## [Your tasks]
[1] In the notebook code, what variable name is assigned to the array made by concatenating the two loaded arrays?
[2] Rewrite the rows from the start of the records through the line containing "list ΣΧΗΜΑΤΙΖΕΙ ΕΠΙΠΡΟΣΘΕΤΑ" as a JSON list of strings, one string per line, skipping blank lines.

## [Supplied passage]
• • •

In [1]:
from transformers import AutoTokenizer, AutoModel, TFAutoModel, AutoModelForSequenceClassification, TFAutoModelForSequenceClassification, BertModel, BertForSequenceClassification, BertTokenizer
from tensorflow.keras.models import Model, Sequential, load_model
from tensorflow.keras.layers import Dense, Flatten, Concatenate, GlobalAveragePooling1D
from keras import backend as K
import torch
from torchsummary import summary
import tensorflow as tf
import datasets
import numpy as np
import pandas as pd
from scipy.special import softmax
from sklearn import metrics
from sklearn.utils.class_weight import compute_class_weight
from sklearn.model_selection import train_test_split
from time import time
import copy
import gc

# Training of the ITE model

## Loading the embeddings as the inputs and the ITE as the target

In [2]:
sent_fact_outs = np.load('outs/counterfactuals/sent_fact_outs.npy')
gen_fact_outs = np.load('outs/counterfactuals/gen_fact_outs.npy')
conc_fact = np.concatenate([sent_fact_outs,gen_fact_outs],axis=1)

#Copying the factuals in order to have one for each counterfactual.

• • •

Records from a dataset
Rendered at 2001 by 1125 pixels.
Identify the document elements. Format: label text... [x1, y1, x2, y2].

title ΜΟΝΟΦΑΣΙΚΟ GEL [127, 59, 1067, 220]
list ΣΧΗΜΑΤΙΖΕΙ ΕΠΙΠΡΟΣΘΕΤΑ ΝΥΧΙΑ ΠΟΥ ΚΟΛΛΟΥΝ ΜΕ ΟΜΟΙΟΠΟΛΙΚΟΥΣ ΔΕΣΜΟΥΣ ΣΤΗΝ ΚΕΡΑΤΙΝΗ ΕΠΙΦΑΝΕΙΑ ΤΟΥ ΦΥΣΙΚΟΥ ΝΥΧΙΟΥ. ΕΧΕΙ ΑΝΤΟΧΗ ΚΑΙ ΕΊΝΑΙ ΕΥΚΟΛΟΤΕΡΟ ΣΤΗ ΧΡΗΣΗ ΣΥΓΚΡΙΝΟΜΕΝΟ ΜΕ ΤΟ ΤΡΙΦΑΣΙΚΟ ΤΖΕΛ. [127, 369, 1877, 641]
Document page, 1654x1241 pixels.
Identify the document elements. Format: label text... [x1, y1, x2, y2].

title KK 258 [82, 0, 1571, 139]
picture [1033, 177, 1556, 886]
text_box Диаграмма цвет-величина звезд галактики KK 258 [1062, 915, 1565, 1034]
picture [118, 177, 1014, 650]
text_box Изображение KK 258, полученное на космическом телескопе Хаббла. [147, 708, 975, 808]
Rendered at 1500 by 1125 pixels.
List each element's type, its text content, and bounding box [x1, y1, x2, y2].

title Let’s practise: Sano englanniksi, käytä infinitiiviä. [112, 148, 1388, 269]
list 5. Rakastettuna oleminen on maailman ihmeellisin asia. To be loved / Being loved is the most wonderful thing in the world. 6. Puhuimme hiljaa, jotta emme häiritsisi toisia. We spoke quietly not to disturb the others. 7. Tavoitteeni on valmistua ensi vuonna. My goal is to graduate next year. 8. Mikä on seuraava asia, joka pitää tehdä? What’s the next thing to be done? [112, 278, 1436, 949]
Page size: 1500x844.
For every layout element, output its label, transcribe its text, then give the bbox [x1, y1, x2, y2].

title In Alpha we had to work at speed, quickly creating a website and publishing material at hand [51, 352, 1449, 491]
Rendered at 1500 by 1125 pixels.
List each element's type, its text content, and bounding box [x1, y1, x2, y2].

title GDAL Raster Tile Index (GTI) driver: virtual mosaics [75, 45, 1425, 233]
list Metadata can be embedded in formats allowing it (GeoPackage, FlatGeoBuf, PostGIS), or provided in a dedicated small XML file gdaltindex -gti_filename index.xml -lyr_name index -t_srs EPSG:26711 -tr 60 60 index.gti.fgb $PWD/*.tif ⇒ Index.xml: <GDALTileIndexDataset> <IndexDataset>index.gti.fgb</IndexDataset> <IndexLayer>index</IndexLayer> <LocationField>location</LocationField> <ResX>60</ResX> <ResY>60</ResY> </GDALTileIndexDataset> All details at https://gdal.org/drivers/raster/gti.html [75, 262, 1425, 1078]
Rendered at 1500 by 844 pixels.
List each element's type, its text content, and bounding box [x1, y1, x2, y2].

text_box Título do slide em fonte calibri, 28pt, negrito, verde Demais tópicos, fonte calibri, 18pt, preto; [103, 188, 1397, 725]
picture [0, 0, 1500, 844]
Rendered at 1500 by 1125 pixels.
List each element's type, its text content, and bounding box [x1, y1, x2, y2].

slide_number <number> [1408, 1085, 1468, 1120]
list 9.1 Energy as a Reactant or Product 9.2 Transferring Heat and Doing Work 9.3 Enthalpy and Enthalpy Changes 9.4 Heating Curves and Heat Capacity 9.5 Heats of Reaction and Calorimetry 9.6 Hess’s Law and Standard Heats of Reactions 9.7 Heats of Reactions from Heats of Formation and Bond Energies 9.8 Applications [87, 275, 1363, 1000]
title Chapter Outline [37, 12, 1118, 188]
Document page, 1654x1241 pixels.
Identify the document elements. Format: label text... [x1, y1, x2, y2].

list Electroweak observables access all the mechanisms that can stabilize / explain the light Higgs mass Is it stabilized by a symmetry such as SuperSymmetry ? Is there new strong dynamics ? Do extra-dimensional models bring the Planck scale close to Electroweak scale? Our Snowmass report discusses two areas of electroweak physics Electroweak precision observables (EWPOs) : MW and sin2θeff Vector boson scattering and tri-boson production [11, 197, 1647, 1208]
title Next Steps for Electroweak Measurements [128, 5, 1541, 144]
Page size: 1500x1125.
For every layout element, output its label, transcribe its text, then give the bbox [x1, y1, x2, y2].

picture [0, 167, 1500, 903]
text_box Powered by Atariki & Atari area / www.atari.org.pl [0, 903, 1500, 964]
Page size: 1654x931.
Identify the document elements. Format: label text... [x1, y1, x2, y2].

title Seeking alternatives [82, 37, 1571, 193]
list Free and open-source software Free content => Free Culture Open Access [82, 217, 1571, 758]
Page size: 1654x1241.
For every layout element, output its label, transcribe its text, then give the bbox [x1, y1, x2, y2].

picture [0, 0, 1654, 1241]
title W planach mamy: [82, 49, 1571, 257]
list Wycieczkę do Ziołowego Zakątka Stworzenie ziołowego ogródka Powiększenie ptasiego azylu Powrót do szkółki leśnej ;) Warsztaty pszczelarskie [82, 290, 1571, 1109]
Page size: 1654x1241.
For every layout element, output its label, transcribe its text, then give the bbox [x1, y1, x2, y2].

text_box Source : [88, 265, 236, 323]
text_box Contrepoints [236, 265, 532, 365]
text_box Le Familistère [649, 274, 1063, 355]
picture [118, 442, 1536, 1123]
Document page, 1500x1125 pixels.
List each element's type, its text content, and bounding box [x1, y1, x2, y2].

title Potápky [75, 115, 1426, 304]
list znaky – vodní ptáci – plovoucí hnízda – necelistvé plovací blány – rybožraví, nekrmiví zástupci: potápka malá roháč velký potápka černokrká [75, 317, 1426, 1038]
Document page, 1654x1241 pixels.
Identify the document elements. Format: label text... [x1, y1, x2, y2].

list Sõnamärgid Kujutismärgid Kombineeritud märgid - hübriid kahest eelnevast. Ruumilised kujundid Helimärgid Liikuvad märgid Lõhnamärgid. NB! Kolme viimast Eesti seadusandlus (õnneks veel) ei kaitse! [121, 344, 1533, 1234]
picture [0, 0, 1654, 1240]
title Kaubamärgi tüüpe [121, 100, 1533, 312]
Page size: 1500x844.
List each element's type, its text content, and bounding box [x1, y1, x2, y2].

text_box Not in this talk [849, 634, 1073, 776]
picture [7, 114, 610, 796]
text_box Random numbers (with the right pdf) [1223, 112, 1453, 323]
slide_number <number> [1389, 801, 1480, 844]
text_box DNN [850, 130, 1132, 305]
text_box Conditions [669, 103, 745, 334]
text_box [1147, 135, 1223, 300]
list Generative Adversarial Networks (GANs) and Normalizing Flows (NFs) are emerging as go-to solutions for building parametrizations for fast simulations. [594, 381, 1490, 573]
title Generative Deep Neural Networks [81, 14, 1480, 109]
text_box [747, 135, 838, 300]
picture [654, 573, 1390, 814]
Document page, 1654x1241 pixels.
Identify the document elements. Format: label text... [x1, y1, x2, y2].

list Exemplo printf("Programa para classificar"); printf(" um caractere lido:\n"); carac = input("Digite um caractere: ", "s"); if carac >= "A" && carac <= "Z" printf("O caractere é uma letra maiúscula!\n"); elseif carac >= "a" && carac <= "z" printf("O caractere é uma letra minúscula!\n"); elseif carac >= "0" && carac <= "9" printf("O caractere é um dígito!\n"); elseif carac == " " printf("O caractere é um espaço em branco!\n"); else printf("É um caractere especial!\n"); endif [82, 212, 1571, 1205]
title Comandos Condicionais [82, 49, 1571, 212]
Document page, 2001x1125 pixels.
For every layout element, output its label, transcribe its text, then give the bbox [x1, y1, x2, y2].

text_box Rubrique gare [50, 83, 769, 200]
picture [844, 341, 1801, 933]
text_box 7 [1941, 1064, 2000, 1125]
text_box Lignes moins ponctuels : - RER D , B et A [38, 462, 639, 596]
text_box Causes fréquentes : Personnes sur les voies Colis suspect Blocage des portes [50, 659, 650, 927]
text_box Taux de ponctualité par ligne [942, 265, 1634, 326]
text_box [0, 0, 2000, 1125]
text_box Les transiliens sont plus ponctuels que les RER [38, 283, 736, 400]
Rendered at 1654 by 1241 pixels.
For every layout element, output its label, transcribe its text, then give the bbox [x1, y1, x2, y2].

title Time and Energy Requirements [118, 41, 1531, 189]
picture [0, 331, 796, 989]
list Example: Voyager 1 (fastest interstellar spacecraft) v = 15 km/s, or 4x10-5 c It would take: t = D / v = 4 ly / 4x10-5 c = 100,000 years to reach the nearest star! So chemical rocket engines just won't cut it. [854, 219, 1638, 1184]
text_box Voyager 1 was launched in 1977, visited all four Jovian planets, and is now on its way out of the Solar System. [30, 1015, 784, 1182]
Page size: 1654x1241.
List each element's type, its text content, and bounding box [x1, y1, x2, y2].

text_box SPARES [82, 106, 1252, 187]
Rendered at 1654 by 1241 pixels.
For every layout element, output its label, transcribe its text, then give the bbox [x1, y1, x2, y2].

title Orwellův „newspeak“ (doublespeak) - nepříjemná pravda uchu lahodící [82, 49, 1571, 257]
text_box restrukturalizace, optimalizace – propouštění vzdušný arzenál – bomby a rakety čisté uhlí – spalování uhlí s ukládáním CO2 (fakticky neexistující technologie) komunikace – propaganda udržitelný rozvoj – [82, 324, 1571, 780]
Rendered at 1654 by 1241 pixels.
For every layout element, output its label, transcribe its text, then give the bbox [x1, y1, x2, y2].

• • •

## [Complete answers]
[1] conc_fact

[2]
[
  "Rendered at 2001 by 1125 pixels.",
  "Identify the document elements. Format: label text... [x1, y1, x2, y2].",
  "title ΜΟΝΟΦΑΣΙΚΟ GEL [127, 59, 1067, 220]",
  "list ΣΧΗΜΑΤΙΖΕΙ ΕΠΙΠΡΟΣΘΕΤΑ ΝΥΧΙΑ ΠΟΥ ΚΟΛΛΟΥΝ ΜΕ ΟΜΟΙΟΠΟΛΙΚΟΥΣ ΔΕΣΜΟΥΣ ΣΤΗΝ ΚΕΡΑΤΙΝΗ ΕΠΙΦΑΝΕΙΑ ΤΟΥ ΦΥΣΙΚΟΥ ΝΥΧΙΟΥ. ΕΧΕΙ ΑΝΤΟΧΗ ΚΑΙ ΕΊΝΑΙ ΕΥΚΟΛΟΤΕΡΟ ΣΤΗ ΧΡΗΣΗ ΣΥΓΚΡΙΝΟΜΕΝΟ ΜΕ ΤΟ ΤΡΙΦΑΣΙΚΟ ΤΖΕΛ. [127, 369, 1877, 641]"
]